Le chef du parti démocrate a été désigné pour former un nouveau gouvernement ce matin. Personnalité controversée, il devra ménager son camp et ses alliés pour parvenir à diriger le pays.
Matteo Renzi le 21 janvier 2014 sur un plateau de la télévision italienne. Flickr/Carlo Nidasio
A 39 ans, Matteo Renzi devrait logiquement devenir le plus jeune Premier ministre d'Europe. Appelé lundi à former un gouvernement par le président de la République Giorgio Napolitano, il a promis de consacrer toute son « énergie et son enthousiasme » à réformer l'Italie.
Jeudi dernier, la direction du parti démocrate votait une motion contre Enrico Letta, alors Premier ministre. Ce dernier avait dû démissionner, entrainant la nomination de Matteo Renzi, le chef du parti, pour former un nouveau gouvernement.
Après sa démission de la mairie de Florence, qu'il dirige depuis 2009, intervenue en fin d'après-midi, l'homme politique devrait entamer des consultations avec les différents partis politiques italiens, pour vérifier qu'il a bien une majorité au parlement.

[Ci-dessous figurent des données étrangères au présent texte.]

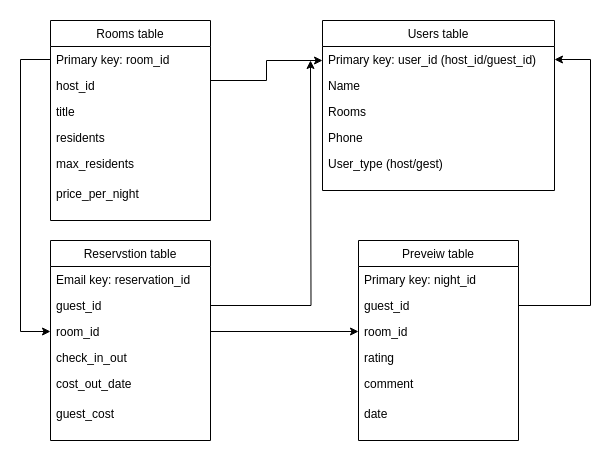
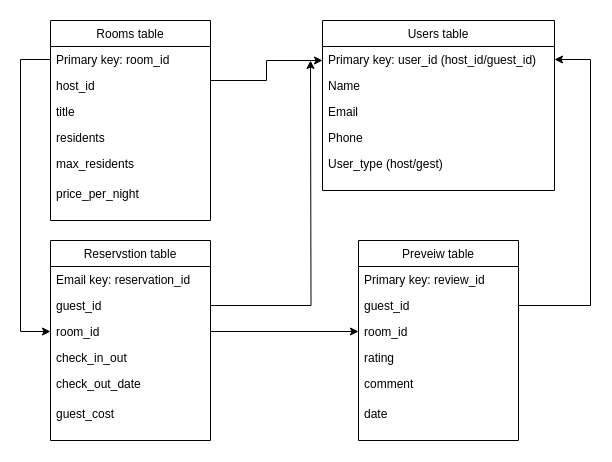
  <mxCell id="0" />
  <mxCell id="1" parent="0" />
  <mxCell id="2" value="Users table" style="swimlane;fontStyle=0;align=center;verticalAlign=top;childLayout=stackLayout;horizontal=1;startSize=26;horizontalStack=0;resizeParent=1;resizeLast=0;collapsible=1;marginBottom=0;rounded=0;shadow=0;strokeWidth=1;" parent="1" vertex="1"><mxGeometry x="322" y="20" width="232" height="170" as="geometry"><mxRectangle x="508" y="120" width="160" height="26" as="alternateBounds" /></mxGeometry></mxCell>
  <mxCell id="3" value="Primary key: user_id (host_id/guest_id)" style="text;align=left;verticalAlign=top;spacingLeft=4;spacingRight=4;overflow=hidden;rotatable=0;points=[[0,0.5],[1,0.5]];portConstraint=eastwest;" parent="2" vertex="1"><mxGeometry y="26" width="232" height="26" as="geometry" /></mxCell>
  <mxCell id="4" value="Name" style="text;align=left;verticalAlign=top;spacingLeft=4;spacingRight=4;overflow=hidden;rotatable=0;points=[[0,0.5],[1,0.5]];portConstraint=eastwest;rounded=0;shadow=0;html=0;" parent="2" vertex="1"><mxGeometry y="52" width="232" height="26" as="geometry" /></mxCell>
- <mxCell id="5" value="Rooms" style="text;align=left;verticalAlign=top;spacingLeft=4;spacingRight=4;overflow=hidden;rotatable=0;points=[[0,0.5],[1,0.5]];portConstraint=eastwest;rounded=0;shadow=0;html=0;" parent="2" vertex="1"><mxGeometry y="78" width="232" height="26" as="geometry" /></mxCell>
+ <mxCell id="5" value="Email" style="text;align=left;verticalAlign=top;spacingLeft=4;spacingRight=4;overflow=hidden;rotatable=0;points=[[0,0.5],[1,0.5]];portConstraint=eastwest;rounded=0;shadow=0;html=0;" parent="2" vertex="1"><mxGeometry y="78" width="232" height="26" as="geometry" /></mxCell>
  <mxCell id="6" value="Phone" style="text;align=left;verticalAlign=top;spacingLeft=4;spacingRight=4;overflow=hidden;rotatable=0;points=[[0,0.5],[1,0.5]];portConstraint=eastwest;rounded=0;shadow=0;html=0;" parent="2" vertex="1"><mxGeometry y="104" width="232" height="26" as="geometry" /></mxCell>
  <mxCell id="7" value="User_type (host/gest)" style="text;align=left;verticalAlign=top;spacingLeft=4;spacingRight=4;overflow=hidden;rotatable=0;points=[[0,0.5],[1,0.5]];portConstraint=eastwest;rounded=0;shadow=0;html=0;" parent="2" vertex="1"><mxGeometry y="130" width="232" height="26" as="geometry" /></mxCell>
  <mxCell id="8" value="Rooms table" style="swimlane;fontStyle=0;align=center;verticalAlign=top;childLayout=stackLayout;horizontal=1;startSize=26;horizontalStack=0;resizeParent=1;resizeLast=0;collapsible=1;marginBottom=0;rounded=0;shadow=0;strokeWidth=1;" vertex="1" parent="1"><mxGeometry x="50" y="20" width="160" height="200" as="geometry"><mxRectangle x="508" y="120" width="160" height="26" as="alternateBounds" /></mxGeometry></mxCell>
  <mxCell id="9" value="Primary key: room_id" style="text;align=left;verticalAlign=top;spacingLeft=4;spacingRight=4;overflow=hidden;rotatable=0;points=[[0,0.5],[1,0.5]];portConstraint=eastwest;" vertex="1" parent="8"><mxGeometry y="26" width="160" height="26" as="geometry" /></mxCell>
  <mxCell id="10" value="host_id" style="text;align=left;verticalAlign=top;spacingLeft=4;spacingRight=4;overflow=hidden;rotatable=0;points=[[0,0.5],[1,0.5]];portConstraint=eastwest;rounded=0;shadow=0;html=0;" vertex="1" parent="8"><mxGeometry y="52" width="160" height="26" as="geometry" /></mxCell>
  <mxCell id="11" value="title" style="text;align=left;verticalAlign=top;spacingLeft=4;spacingRight=4;overflow=hidden;rotatable=0;points=[[0,0.5],[1,0.5]];portConstraint=eastwest;rounded=0;shadow=0;html=0;" vertex="1" parent="8"><mxGeometry y="78" width="160" height="26" as="geometry" /></mxCell>
  <mxCell id="12" value="residents" style="text;align=left;verticalAlign=top;spacingLeft=4;spacingRight=4;overflow=hidden;rotatable=0;points=[[0,0.5],[1,0.5]];portConstraint=eastwest;rounded=0;shadow=0;html=0;" vertex="1" parent="8"><mxGeometry y="104" width="160" height="26" as="geometry" /></mxCell>
  <mxCell id="13" value="max_residents" style="text;align=left;verticalAlign=top;spacingLeft=4;spacingRight=4;overflow=hidden;rotatable=0;points=[[0,0.5],[1,0.5]];portConstraint=eastwest;rounded=0;shadow=0;html=0;" vertex="1" parent="8"><mxGeometry y="130" width="160" height="30" as="geometry" /></mxCell>
  <mxCell id="14" value="price_per_night" style="text;align=left;verticalAlign=top;spacingLeft=4;spacingRight=4;overflow=hidden;rotatable=0;points=[[0,0.5],[1,0.5]];portConstraint=eastwest;rounded=0;shadow=0;html=0;" vertex="1" parent="8"><mxGeometry y="160" width="160" height="26" as="geometry" /></mxCell>
  <mxCell id="15" value="Reservstion table" style="swimlane;fontStyle=0;align=center;verticalAlign=top;childLayout=stackLayout;horizontal=1;startSize=26;horizontalStack=0;resizeParent=1;resizeLast=0;collapsible=1;marginBottom=0;rounded=0;shadow=0;strokeWidth=1;" vertex="1" parent="1"><mxGeometry x="50" y="240" width="160" height="200" as="geometry"><mxRectangle x="508" y="120" width="160" height="26" as="alternateBounds" /></mxGeometry></mxCell>
  <mxCell id="16" value="Email key: reservation_id" style="text;align=left;verticalAlign=top;spacingLeft=4;spacingRight=4;overflow=hidden;rotatable=0;points=[[0,0.5],[1,0.5]];portConstraint=eastwest;" vertex="1" parent="15"><mxGeometry y="26" width="160" height="26" as="geometry" /></mxCell>
  <mxCell id="17" style="edgeStyle=orthogonalEdgeStyle;rounded=0;orthogonalLoop=1;jettySize=auto;html=1;exitX=1;exitY=0.5;exitDx=0;exitDy=0;" edge="1" parent="15" source="18"><mxGeometry relative="1" as="geometry"><mxPoint x="260" y="-180" as="targetPoint" /></mxGeometry></mxCell>
  <mxCell id="18" value="guest_id" style="text;align=left;verticalAlign=top;spacingLeft=4;spacingRight=4;overflow=hidden;rotatable=0;points=[[0,0.5],[1,0.5]];portConstraint=eastwest;rounded=0;shadow=0;html=0;" vertex="1" parent="15"><mxGeometry y="52" width="160" height="26" as="geometry" /></mxCell>
  <mxCell id="19" value="room_id" style="text;align=left;verticalAlign=top;spacingLeft=4;spacingRight=4;overflow=hidden;rotatable=0;points=[[0,0.5],[1,0.5]];portConstraint=eastwest;rounded=0;shadow=0;html=0;" vertex="1" parent="15"><mxGeometry y="78" width="160" height="26" as="geometry" /></mxCell>
  <mxCell id="20" value="check_in_out" style="text;align=left;verticalAlign=top;spacingLeft=4;spacingRight=4;overflow=hidden;rotatable=0;points=[[0,0.5],[1,0.5]];portConstraint=eastwest;rounded=0;shadow=0;html=0;" vertex="1" parent="15"><mxGeometry y="104" width="160" height="26" as="geometry" /></mxCell>
- <mxCell id="21" value="cost_out_date" style="text;align=left;verticalAlign=top;spacingLeft=4;spacingRight=4;overflow=hidden;rotatable=0;points=[[0,0.5],[1,0.5]];portConstraint=eastwest;rounded=0;shadow=0;html=0;" vertex="1" parent="15"><mxGeometry y="130" width="160" height="30" as="geometry" /></mxCell>
+ <mxCell id="21" value="check_out_date" style="text;align=left;verticalAlign=top;spacingLeft=4;spacingRight=4;overflow=hidden;rotatable=0;points=[[0,0.5],[1,0.5]];portConstraint=eastwest;rounded=0;shadow=0;html=0;" vertex="1" parent="15"><mxGeometry y="130" width="160" height="30" as="geometry" /></mxCell>
  <mxCell id="22" value="guest_cost" style="text;align=left;verticalAlign=top;spacingLeft=4;spacingRight=4;overflow=hidden;rotatable=0;points=[[0,0.5],[1,0.5]];portConstraint=eastwest;rounded=0;shadow=0;html=0;" vertex="1" parent="15"><mxGeometry y="160" width="160" height="26" as="geometry" /></mxCell>
  <mxCell id="23" style="edgeStyle=orthogonalEdgeStyle;rounded=0;orthogonalLoop=1;jettySize=auto;html=1;exitX=1;exitY=0.5;exitDx=0;exitDy=0;" edge="1" parent="15"><mxGeometry relative="1" as="geometry"><mxPoint x="160" y="-145" as="sourcePoint" /><mxPoint x="272" y="-180" as="targetPoint" /><Array as="points"><mxPoint x="160" y="-160" /><mxPoint x="216" y="-160" /><mxPoint x="216" y="-180" /></Array></mxGeometry></mxCell>
  <mxCell id="24" value="Preveiw table" style="swimlane;fontStyle=0;align=center;verticalAlign=top;childLayout=stackLayout;horizontal=1;startSize=26;horizontalStack=0;resizeParent=1;resizeLast=0;collapsible=1;marginBottom=0;rounded=0;shadow=0;strokeWidth=1;" vertex="1" parent="1"><mxGeometry x="358" y="240" width="160" height="200" as="geometry"><mxRectangle x="508" y="120" width="160" height="26" as="alternateBounds" /></mxGeometry></mxCell>
- <mxCell id="25" value="Primary key: night_id" style="text;align=left;verticalAlign=top;spacingLeft=4;spacingRight=4;overflow=hidden;rotatable=0;points=[[0,0.5],[1,0.5]];portConstraint=eastwest;" vertex="1" parent="24"><mxGeometry y="26" width="160" height="26" as="geometry" /></mxCell>
+ <mxCell id="25" value="Primary key: review_id" style="text;align=left;verticalAlign=top;spacingLeft=4;spacingRight=4;overflow=hidden;rotatable=0;points=[[0,0.5],[1,0.5]];portConstraint=eastwest;" vertex="1" parent="24"><mxGeometry y="26" width="160" height="26" as="geometry" /></mxCell>
  <mxCell id="26" value="guest_id" style="text;align=left;verticalAlign=top;spacingLeft=4;spacingRight=4;overflow=hidden;rotatable=0;points=[[0,0.5],[1,0.5]];portConstraint=eastwest;rounded=0;shadow=0;html=0;" vertex="1" parent="24"><mxGeometry y="52" width="160" height="26" as="geometry" /></mxCell>
  <mxCell id="27" value="room_id" style="text;align=left;verticalAlign=top;spacingLeft=4;spacingRight=4;overflow=hidden;rotatable=0;points=[[0,0.5],[1,0.5]];portConstraint=eastwest;rounded=0;shadow=0;html=0;" vertex="1" parent="24"><mxGeometry y="78" width="160" height="26" as="geometry" /></mxCell>
  <mxCell id="28" value="rating" style="text;align=left;verticalAlign=top;spacingLeft=4;spacingRight=4;overflow=hidden;rotatable=0;points=[[0,0.5],[1,0.5]];portConstraint=eastwest;rounded=0;shadow=0;html=0;" vertex="1" parent="24"><mxGeometry y="104" width="160" height="26" as="geometry" /></mxCell>
  <mxCell id="29" value="comment" style="text;align=left;verticalAlign=top;spacingLeft=4;spacingRight=4;overflow=hidden;rotatable=0;points=[[0,0.5],[1,0.5]];portConstraint=eastwest;rounded=0;shadow=0;html=0;" vertex="1" parent="24"><mxGeometry y="130" width="160" height="30" as="geometry" /></mxCell>
  <mxCell id="30" value="date" style="text;align=left;verticalAlign=top;spacingLeft=4;spacingRight=4;overflow=hidden;rotatable=0;points=[[0,0.5],[1,0.5]];portConstraint=eastwest;rounded=0;shadow=0;html=0;" vertex="1" parent="24"><mxGeometry y="160" width="160" height="26" as="geometry" /></mxCell>
  <mxCell id="31" style="edgeStyle=orthogonalEdgeStyle;rounded=0;orthogonalLoop=1;jettySize=auto;html=1;exitX=0;exitY=0.5;exitDx=0;exitDy=0;" edge="1" parent="1" source="9" target="19"><mxGeometry relative="1" as="geometry"><Array as="points"><mxPoint x="20" y="59" /><mxPoint x="20" y="331" /></Array></mxGeometry></mxCell>
  <mxCell id="32" style="edgeStyle=orthogonalEdgeStyle;rounded=0;orthogonalLoop=1;jettySize=auto;html=1;exitX=1;exitY=0.5;exitDx=0;exitDy=0;entryX=0;entryY=0.5;entryDx=0;entryDy=0;" edge="1" parent="1" source="19" target="27"><mxGeometry relative="1" as="geometry" /></mxCell>
  <mxCell id="33" style="edgeStyle=orthogonalEdgeStyle;rounded=0;orthogonalLoop=1;jettySize=auto;html=1;exitX=1;exitY=0.5;exitDx=0;exitDy=0;entryX=1;entryY=0.5;entryDx=0;entryDy=0;" edge="1" parent="1" source="26" target="3"><mxGeometry relative="1" as="geometry"><Array as="points"><mxPoint x="590" y="305" /><mxPoint x="590" y="59" /></Array></mxGeometry></mxCell>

Il retournera ensuite à la présidence pour présenter son gouvernement puis soumettra son programme au Parlement pour un vote de confiance.
Et son programme est ambitieux. D'ici à la fin février, il se consacrera aux réformes institutionnelles (mode de scrutin électoral, abolition du Sénat..), en mars à la question du travail alors que le taux de chômage atteint quasiment 13%, en avril à la bureaucratie et à la réforme de l'administration publique, et enfin en mai, il s'attaquera à la fiscalité, alors que le patronat réclame d'urgence un allègement des charges sociales.
L'Economie, un ministère crucial
Elu le 8 décembre à la tête du premier parti de la majorité gouvernementale et principal parti de gauche italien, Matteo Renzi dit vouloir refonder le Parti Démocrate. A la manière du « New Labor » de Tony Blair, il souhaite en faire « un parti plus agile et innovateur ». Critiqué pour un programme politique trop libéral (moins de charges sur les entreprises, moins de dépenses publiques, moins de bureaucratie), distant de la base du parti plutôt basé sur les syndicats, Renzi se distingue surtout par ses talents de tribun.
Grand utilisateur des réseaux sociaux, cet élu local qui n'a jamais siégé ni au parlement ni dans un ministère, jouit d'une forte popularité et a bénéficié d'une ascension éclair. Elu en 2004 pour le centre gauche lors des élections provinciales, il se fait remarquer en février 2009 dans la course à la mairie de Florence en étant choisi aux primaires de son parti à la place du candidat officiel du parti. Un prélude à sa victoire aux municipales, quelques mois plus tard.
Qualifié d'« homme pressé » par les médias italiens, Matteo Renzi, s'est déjà confronté aux difficultés de la politique italienne. Exemple le plus marquant : il a dû renoncer à son premier choix pour le poste de ministre de l'Economie, jugé trop peu « politique » pour faire le poids face à la Commission européenne et à la BCE. Or ce ministère est crucial pour la troisième économie de la zone euro, qui peine à sortir de la crise et enregistre une croissance quasi nulle au dernier trimestre 2013 (+0,1%). « Le pays est impatient et a besoin de réponses immédiates, surtout sur l'économie », a prévenu le ministre sortant Fabrizio Saccomanni.
Le patron des démocrates s'est vu aussi opposer des refus de la part des de deux personnalités italiennes à qui il avait proposé les ministères du Développement économique et de la Culture.
Autre difficulté et de taille pour le futur chef du gouvernement : les exigences de son allié dans la majorité gouvernementale, le Nouveau centre droit, d'Angelino Alfano. « Nous sommes tout simplement indispensables pour la naissance de ce gouvernement. Si nous disons “non“ au gouvernement, celui-ci ne peut pas voir le jour », a souligné dimanche l'ex-dauphin de Silvio Berlusconi. Angelino Alfano exige notamment que le gouvernement ne soit pas déséquilibré vers la gauche et qu'un contrat soit signé, une sorte de « pacte à l'allemande », sur le programme du futur exécutif.
Matteo Renzi, pour qui « la rapidité est un aspect constitutif de la personnalité », se rend compte que « la formation d'une équipe n'est pas un travail facile », s'est amusé le journal La Stampa.